- **Reading text**:
++++++++

Written and directed by Hwang Dong-hyuk, “The Squid Game” is about a group of people who, burdened by financial debts, agree to participate in a macabre game that consists of six dangerous tests inspired by children’s games. Whoever survives will win a big cash prize and the others will die.

The creator of the series conceived the idea based on his own economic struggles early in his life, as well as economic inequality in South Korea. The plot, full of suspense and violence, as well as its ambitious characters, has become a success “The Squid Game”. But there is a question that everyone asks: how has this game been kept secret for so long?

“The Squid Game” states that a group of wealthy people recruits competitors with massive debts to compete for the 45.6 billion won prize and follows 456 of these competitors as they participate in the main games. The premise of the game, and the show, is that 455 participants will die during the games, leaving one winner to take the prize money, pay off their debts, and live comfortably for the rest of their life.

Through the investigation of Jun-ho, a police officer who infiltrates the game disguised as one of his masked workers, it is revealed that the games have been running for 30 years. Assuming each game has around 400 participants and that it happens roughly once a year, that would mean an estimated body count of 11,970, which is a lot of missing people to cover up.

So how has this game been kept secret for so long? “The Squid Game” implies an answer, but the portal “Screenrant” elaborates an explanation. The game is run by Front Man, who was later revealed to be Jun-ho’s brother In-ho, but he exists to entertain some of the richest and most powerful people in the world, known on the series as the VIPs. With this level of financial backing behind it, it can be assumed that large sums of money can ensure the continued existence of the game.

++++++++

- **Data to examine**:
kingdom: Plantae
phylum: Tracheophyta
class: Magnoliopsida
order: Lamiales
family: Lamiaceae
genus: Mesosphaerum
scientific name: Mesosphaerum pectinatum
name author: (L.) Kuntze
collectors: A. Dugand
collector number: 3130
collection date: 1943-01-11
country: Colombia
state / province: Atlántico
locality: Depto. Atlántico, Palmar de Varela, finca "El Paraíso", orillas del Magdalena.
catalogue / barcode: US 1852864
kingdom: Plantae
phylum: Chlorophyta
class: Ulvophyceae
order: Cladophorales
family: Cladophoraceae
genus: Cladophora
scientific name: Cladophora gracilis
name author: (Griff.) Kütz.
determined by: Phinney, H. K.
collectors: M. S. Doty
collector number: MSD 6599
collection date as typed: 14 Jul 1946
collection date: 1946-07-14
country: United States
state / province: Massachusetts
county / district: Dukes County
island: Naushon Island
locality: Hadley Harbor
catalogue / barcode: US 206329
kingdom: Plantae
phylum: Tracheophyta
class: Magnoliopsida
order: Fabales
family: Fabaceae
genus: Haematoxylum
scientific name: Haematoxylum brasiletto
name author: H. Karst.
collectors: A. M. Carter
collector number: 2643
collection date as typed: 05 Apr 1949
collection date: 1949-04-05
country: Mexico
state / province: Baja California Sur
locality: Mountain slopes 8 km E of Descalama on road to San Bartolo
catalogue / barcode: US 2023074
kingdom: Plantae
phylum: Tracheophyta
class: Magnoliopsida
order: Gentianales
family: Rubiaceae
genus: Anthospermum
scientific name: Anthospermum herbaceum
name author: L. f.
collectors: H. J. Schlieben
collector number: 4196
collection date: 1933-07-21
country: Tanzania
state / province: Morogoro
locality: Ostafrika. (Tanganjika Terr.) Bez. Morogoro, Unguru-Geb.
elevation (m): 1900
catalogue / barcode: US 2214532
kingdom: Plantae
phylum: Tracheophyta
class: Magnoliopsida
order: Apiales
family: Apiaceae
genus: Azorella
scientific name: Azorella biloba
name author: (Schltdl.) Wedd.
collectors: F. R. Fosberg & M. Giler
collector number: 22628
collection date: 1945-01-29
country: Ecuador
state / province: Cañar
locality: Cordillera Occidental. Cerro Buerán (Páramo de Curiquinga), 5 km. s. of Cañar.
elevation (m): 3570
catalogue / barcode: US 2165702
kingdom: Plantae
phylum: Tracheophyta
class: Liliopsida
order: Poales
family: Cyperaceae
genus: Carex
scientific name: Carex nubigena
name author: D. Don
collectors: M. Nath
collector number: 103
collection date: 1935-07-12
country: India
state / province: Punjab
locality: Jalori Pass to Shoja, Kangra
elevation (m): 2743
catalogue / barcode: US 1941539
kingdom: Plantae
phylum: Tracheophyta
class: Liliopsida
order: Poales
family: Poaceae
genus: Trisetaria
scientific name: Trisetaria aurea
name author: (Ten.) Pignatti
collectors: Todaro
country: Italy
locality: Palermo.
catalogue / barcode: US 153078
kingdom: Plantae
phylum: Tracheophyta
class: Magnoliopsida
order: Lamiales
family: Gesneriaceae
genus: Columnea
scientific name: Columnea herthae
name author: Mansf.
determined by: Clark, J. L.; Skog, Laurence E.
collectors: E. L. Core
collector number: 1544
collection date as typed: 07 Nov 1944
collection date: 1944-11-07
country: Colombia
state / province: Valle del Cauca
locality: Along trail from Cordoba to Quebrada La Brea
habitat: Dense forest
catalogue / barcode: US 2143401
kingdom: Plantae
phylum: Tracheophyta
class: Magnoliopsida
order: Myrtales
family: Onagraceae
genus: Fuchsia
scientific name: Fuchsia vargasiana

++++++++

- **Instructions for the task**:
In the Squid Game article, how much prize money do the competitors compete for?

- **Expected answer**:
45.6 billion won